Handarbeiten-Sammlung aus Hof (Ofr) für das Lohrer Schulmuseum
Foto: Links: Runhild Laubmann, Mitglied des Stadtrates Hof
Runhild Laubmann, Mitglied des Stadtrates Hof (FAB-Stadtratsfraktion),
und Monika Stenger, Ehefrau von Eduard Stenger

Eine freudige Überraschung erlebte das Ehepaar Stenger, Leiter des Schulmuseums in Lohr a.Main, Ortsteil Sendelbach: Aus Hof in Oberfranken kam Frau Runhild Laubmann mit ihrer interessanten und umfangreichen Sammlung alter Handarbeiten als Geschenk. Ihre Patin, Frau Luise Unger aus Karbach hatte ihr einen Zeitungsausschnitt geschickt mit dem Hinweis auf die derzeitige Sonderausstellung "rechte Masche-linke Masche, Geschichte des Handarbeitsunterrichts". Nach eingehender Besichtigung des Museums wusste Frau Laubmann ihre Sammlung in sehr guten Händen, denn im Hofer Museum bayerisches Vogtland
befinden sich schon sehr ähnliche Arbeiten. Zu jedem Stück ihrer Sammlung konnte sie eine Geschichte erzählen oder
den historischen Hintergrund erklären. Sie brachte z. B. einige Stick-, Näh- und Strickmustertücher mit, die ihre Großmutter Ella Dietlein zur Schulzeit gefertigt hatte. "E.D. 1902" auf den Tüchern ist die Abkürzung für Ella Dietlein im Jahr 1902. Diese war die Cousine des Hofer Chronisten Ernst Dietlein und zum Zeitpunkt der Anfertigung der Stücke erst 12 Jahre alt.

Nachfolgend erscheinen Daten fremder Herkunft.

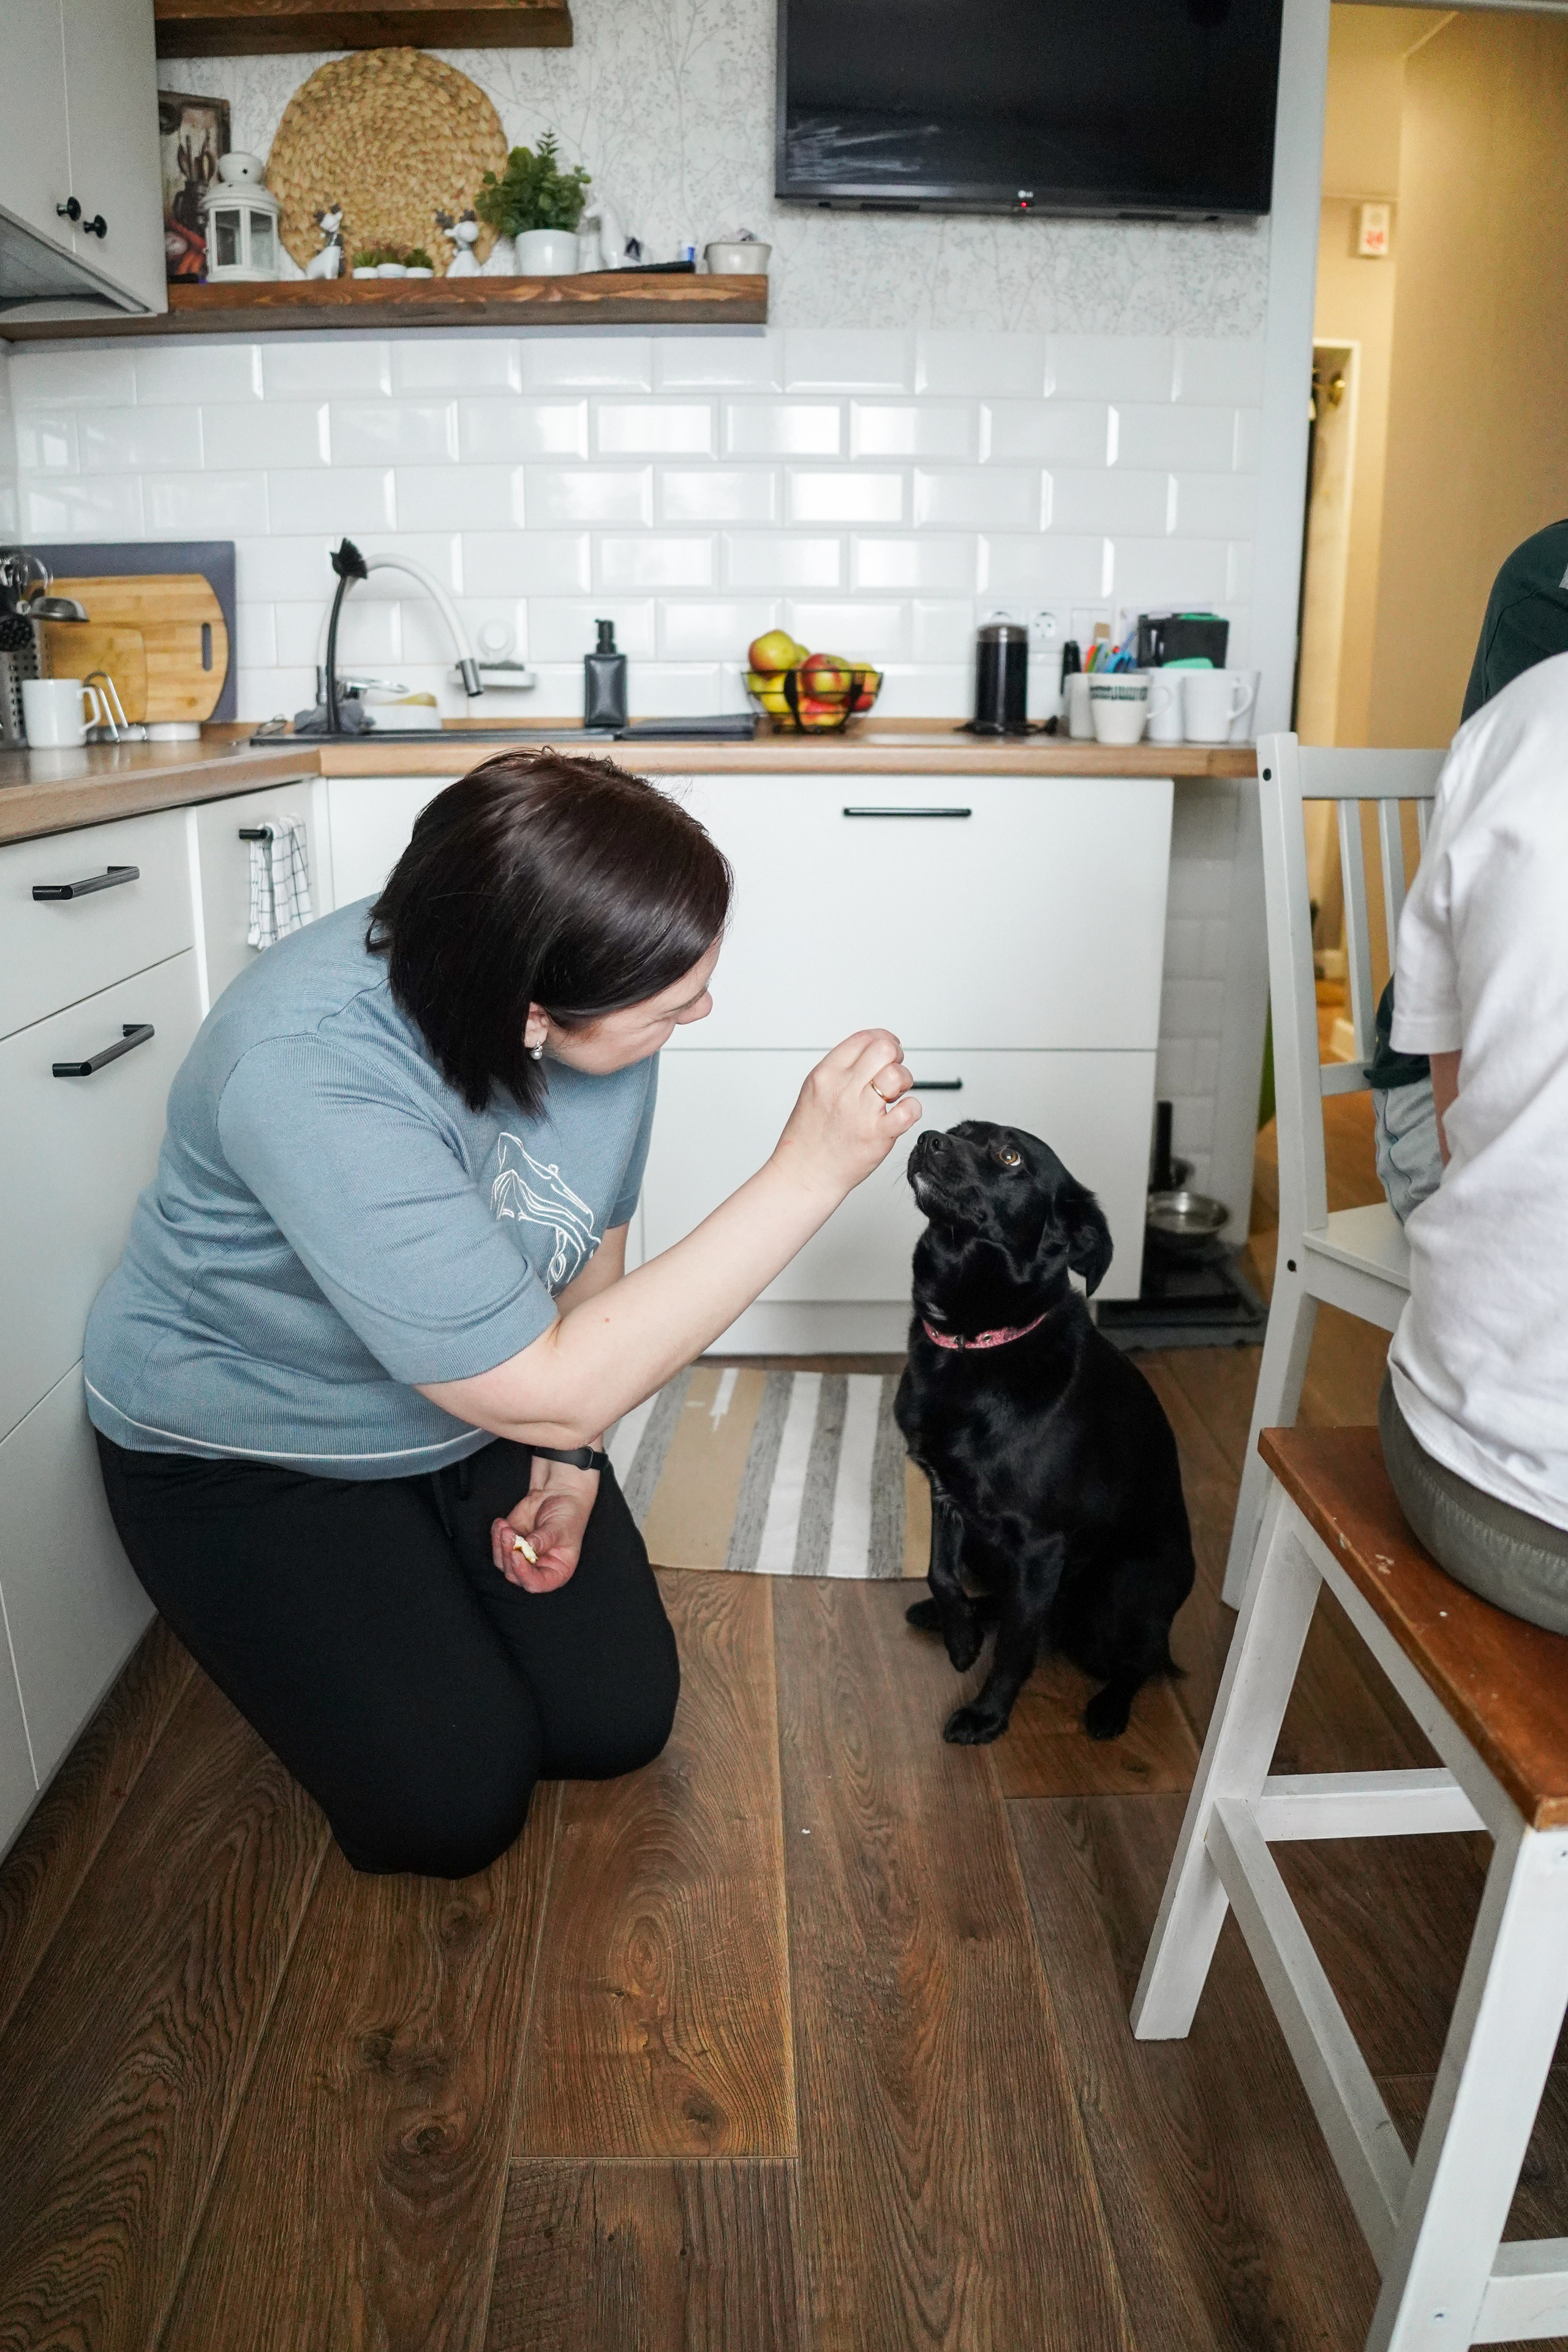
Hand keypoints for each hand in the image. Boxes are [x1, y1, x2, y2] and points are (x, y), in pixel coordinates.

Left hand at [491, 1455, 599, 1592]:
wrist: (560, 1495)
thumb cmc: (568, 1514)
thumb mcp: (561, 1527)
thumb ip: (544, 1539)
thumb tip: (527, 1547)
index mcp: (556, 1571)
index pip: (537, 1583)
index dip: (524, 1573)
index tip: (516, 1554)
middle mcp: (538, 1568)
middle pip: (515, 1574)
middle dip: (508, 1555)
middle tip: (509, 1533)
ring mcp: (523, 1557)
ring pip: (503, 1562)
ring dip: (500, 1544)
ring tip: (505, 1525)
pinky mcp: (512, 1543)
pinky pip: (497, 1545)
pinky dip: (496, 1535)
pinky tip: (501, 1522)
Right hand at [770, 1028, 921, 1203]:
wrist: (804, 1174)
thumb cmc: (808, 1138)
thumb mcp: (814, 1091)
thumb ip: (840, 1071)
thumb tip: (868, 1053)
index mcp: (825, 1075)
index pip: (863, 1039)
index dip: (883, 1039)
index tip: (889, 1048)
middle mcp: (843, 1090)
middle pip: (884, 1049)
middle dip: (896, 1057)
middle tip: (893, 1070)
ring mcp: (861, 1113)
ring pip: (898, 1076)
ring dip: (905, 1082)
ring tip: (895, 1095)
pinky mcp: (877, 1136)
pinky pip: (909, 1110)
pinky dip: (912, 1108)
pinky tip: (902, 1113)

Damals war es üblich, dass die jungen Mädchen in allen handarbeitlichen Fertigkeiten geschult wurden. Die Aussteuer musste "gezeichnet", d. h. mit Initialen versehen und teils sogar nummeriert werden. Die tüchige Hausfrau zählte nämlich nach der Wäsche ihre Stücke genau nach, versah sie mit einem Band und so kam die Wäsche auch wieder in den Schrank. War ein Wäschestück zerrissen, so musste es möglichst unauffällig geflickt oder ein Stück Stoff eingesetzt werden. Auch das wurde anhand von Probemustern geübt.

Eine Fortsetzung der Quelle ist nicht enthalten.